## Task details
Quote the lines between the line containing "Please work out" and the line containing "dist [0.018287, 0.000127]", inclusive, reproducing them verbatim.

▼

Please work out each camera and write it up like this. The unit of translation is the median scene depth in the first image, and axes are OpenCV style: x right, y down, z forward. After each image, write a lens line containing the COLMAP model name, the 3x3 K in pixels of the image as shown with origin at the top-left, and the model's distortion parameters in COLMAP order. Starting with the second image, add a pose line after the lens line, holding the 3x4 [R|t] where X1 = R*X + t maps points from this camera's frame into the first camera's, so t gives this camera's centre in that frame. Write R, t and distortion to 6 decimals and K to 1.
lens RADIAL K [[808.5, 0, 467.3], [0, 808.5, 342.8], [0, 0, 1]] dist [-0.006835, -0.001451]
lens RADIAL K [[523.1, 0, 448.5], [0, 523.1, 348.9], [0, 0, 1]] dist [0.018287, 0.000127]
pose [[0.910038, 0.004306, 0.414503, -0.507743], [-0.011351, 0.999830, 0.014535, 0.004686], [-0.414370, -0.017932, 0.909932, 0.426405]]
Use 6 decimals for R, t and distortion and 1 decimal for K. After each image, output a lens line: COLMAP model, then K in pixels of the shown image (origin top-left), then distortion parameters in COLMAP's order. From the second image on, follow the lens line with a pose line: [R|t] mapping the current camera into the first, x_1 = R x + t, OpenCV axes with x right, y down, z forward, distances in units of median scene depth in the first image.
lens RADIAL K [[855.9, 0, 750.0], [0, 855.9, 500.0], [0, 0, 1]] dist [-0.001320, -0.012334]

▲
▼

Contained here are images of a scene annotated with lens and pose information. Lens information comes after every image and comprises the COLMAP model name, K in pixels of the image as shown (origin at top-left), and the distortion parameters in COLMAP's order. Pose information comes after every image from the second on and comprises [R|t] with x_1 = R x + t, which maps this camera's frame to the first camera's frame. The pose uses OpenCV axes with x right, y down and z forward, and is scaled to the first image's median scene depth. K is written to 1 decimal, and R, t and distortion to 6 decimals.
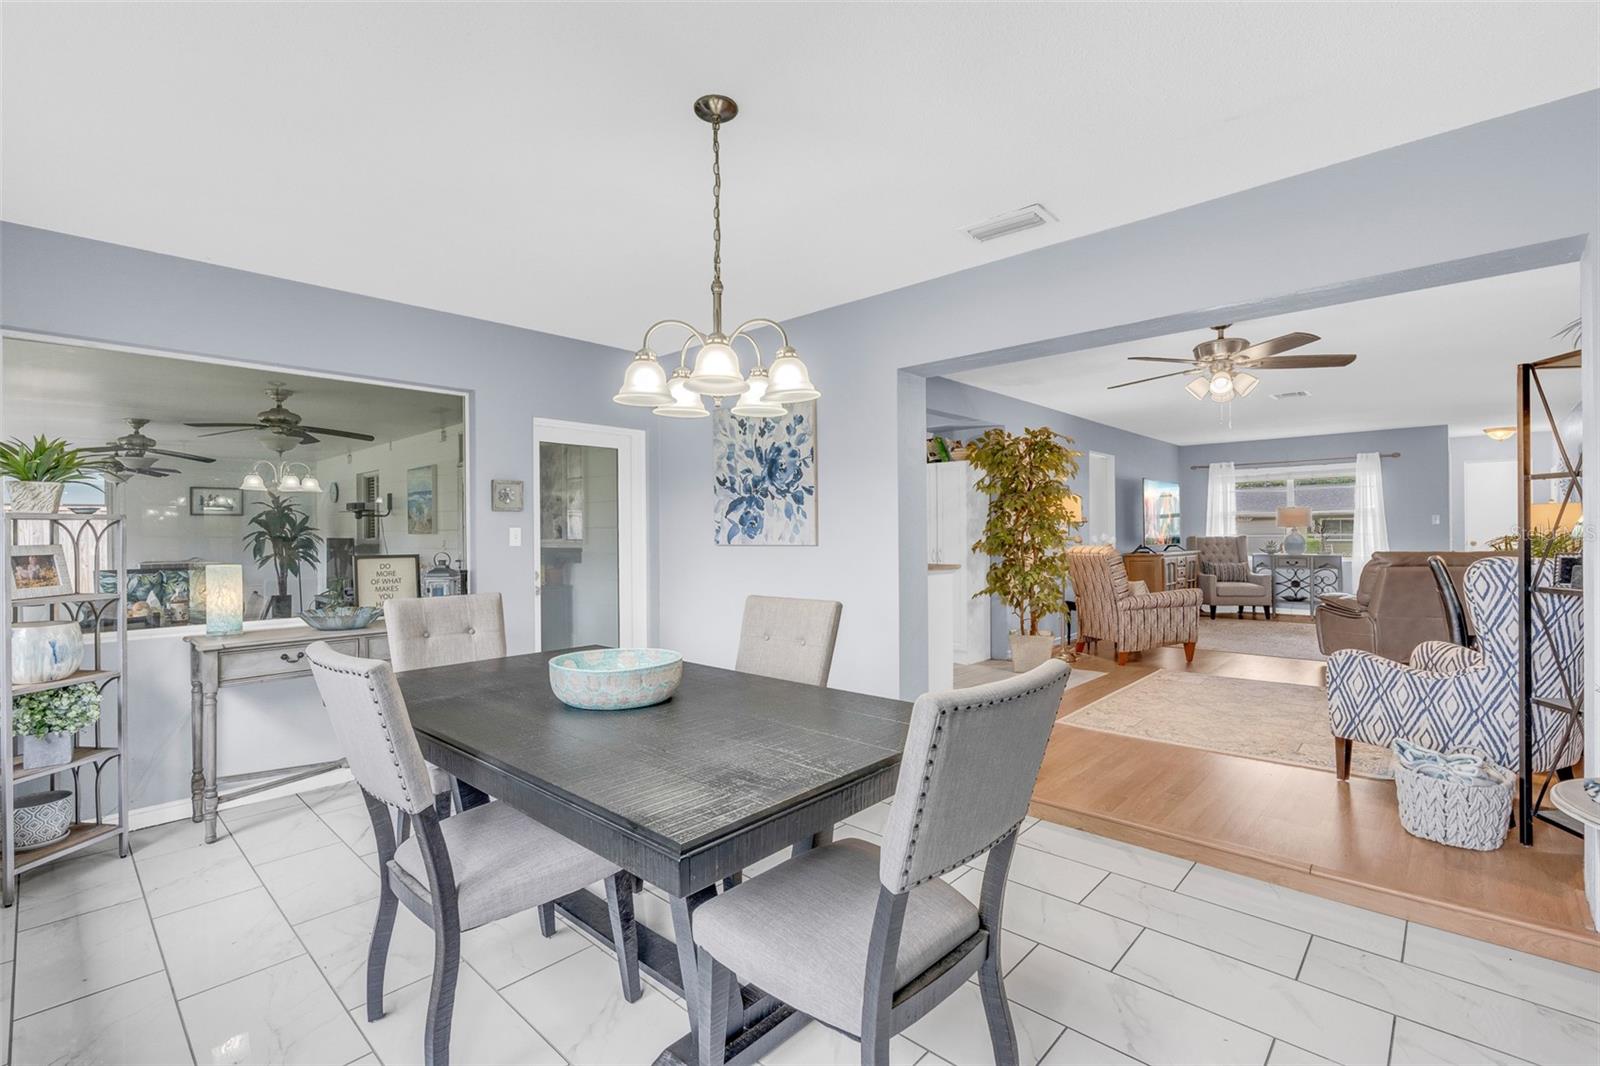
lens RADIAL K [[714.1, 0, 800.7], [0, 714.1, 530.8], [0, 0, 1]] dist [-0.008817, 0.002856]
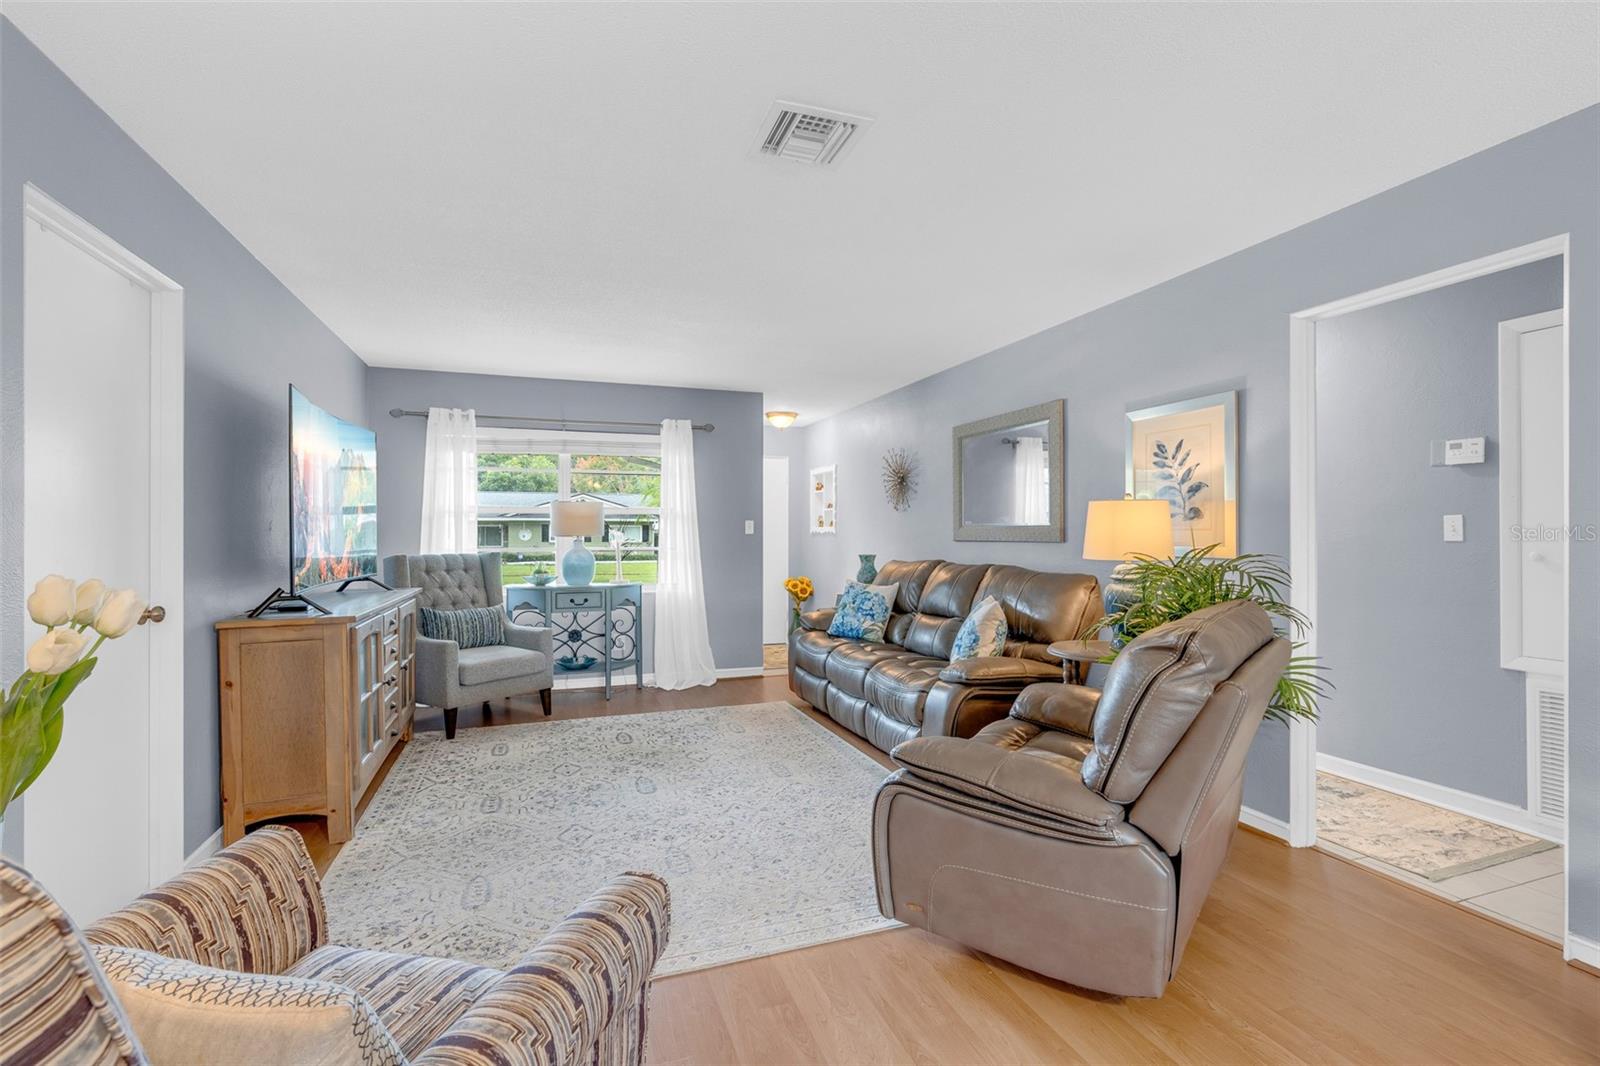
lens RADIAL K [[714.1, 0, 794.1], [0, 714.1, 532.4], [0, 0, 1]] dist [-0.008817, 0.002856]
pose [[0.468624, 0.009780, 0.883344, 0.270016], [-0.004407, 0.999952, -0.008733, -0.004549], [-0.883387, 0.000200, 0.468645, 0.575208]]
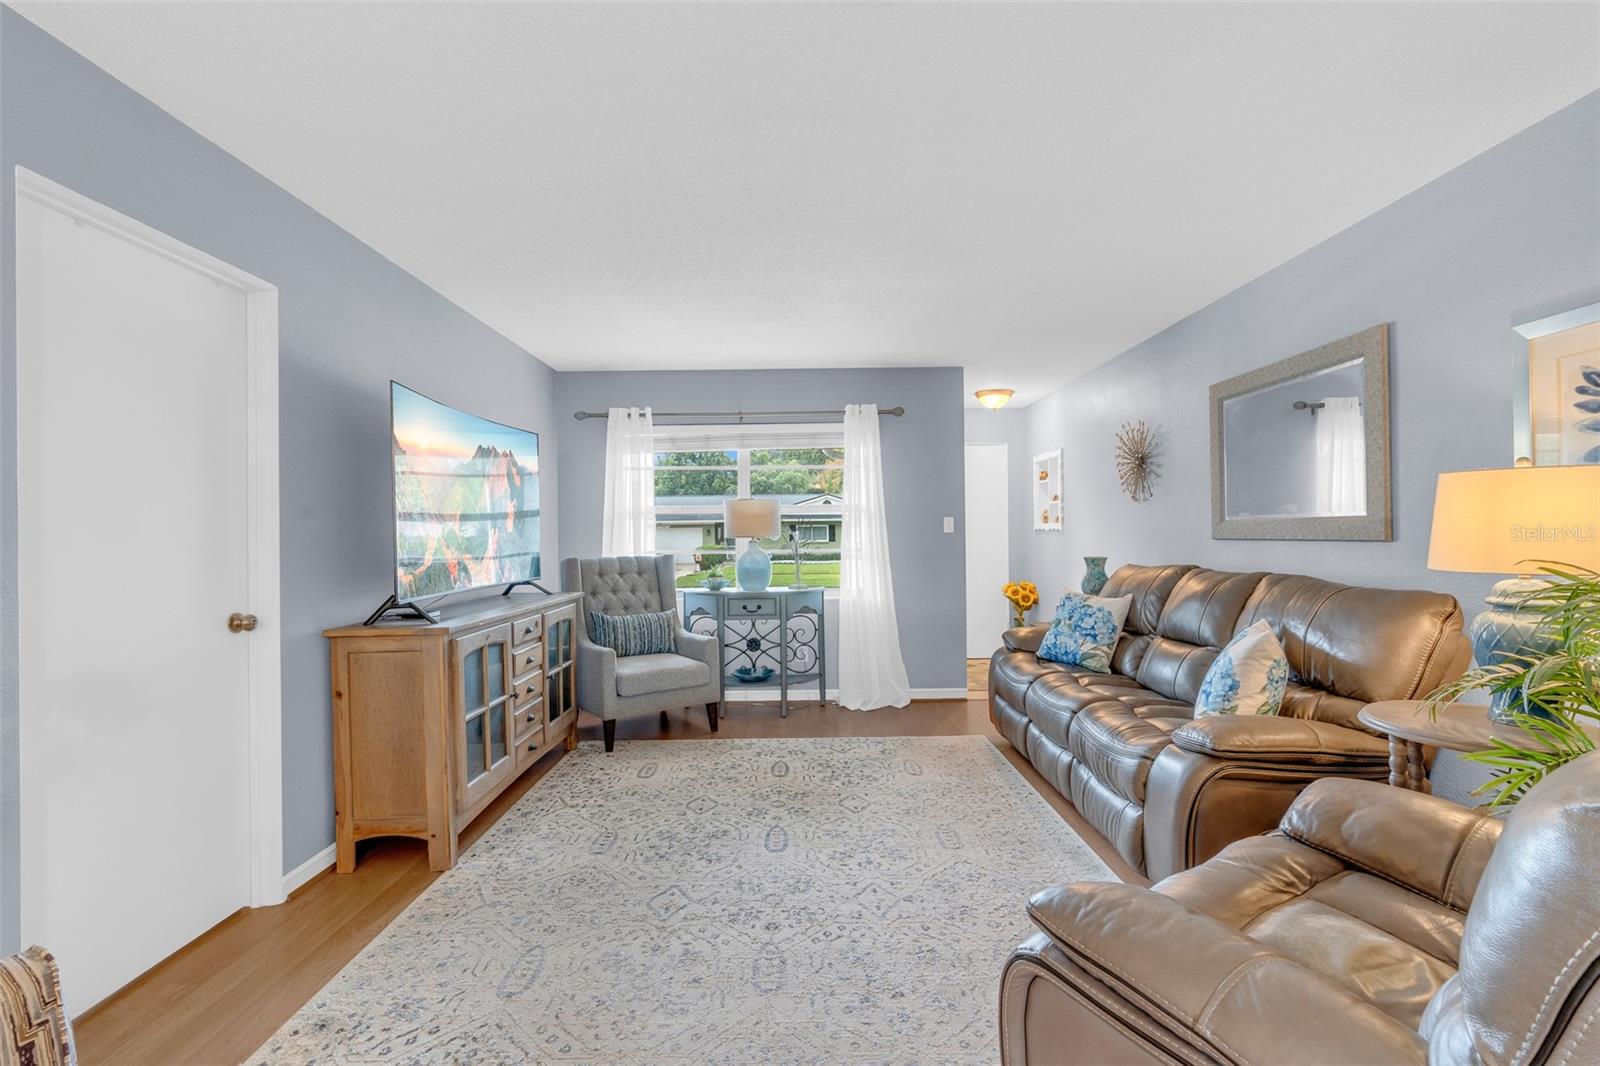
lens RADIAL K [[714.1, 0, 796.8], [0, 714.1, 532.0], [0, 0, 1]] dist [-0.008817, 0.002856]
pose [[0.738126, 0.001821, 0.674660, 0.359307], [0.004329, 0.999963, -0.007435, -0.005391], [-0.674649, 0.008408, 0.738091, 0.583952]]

▲

## Exercise result
Please work out each camera and write it up like this. The unit of translation is the median scene depth in the first image, and axes are OpenCV style: x right, y down, z forward. After each image, write a lens line containing the COLMAP model name, the 3x3 K in pixels of the image as shown with origin at the top-left, and the model's distortion parameters in COLMAP order. Starting with the second image, add a pose line after the lens line, holding the 3x4 [R|t] where X1 = R*X + t maps points from this camera's frame into the first camera's, so t gives this camera's centre in that frame. Write R, t and distortion to 6 decimals and K to 1.
lens RADIAL K [[808.5, 0, 467.3], [0, 808.5, 342.8], [0, 0, 1]] dist [-0.006835, -0.001451]
lens RADIAL K [[523.1, 0, 448.5], [0, 523.1, 348.9], [0, 0, 1]] dist [0.018287, 0.000127]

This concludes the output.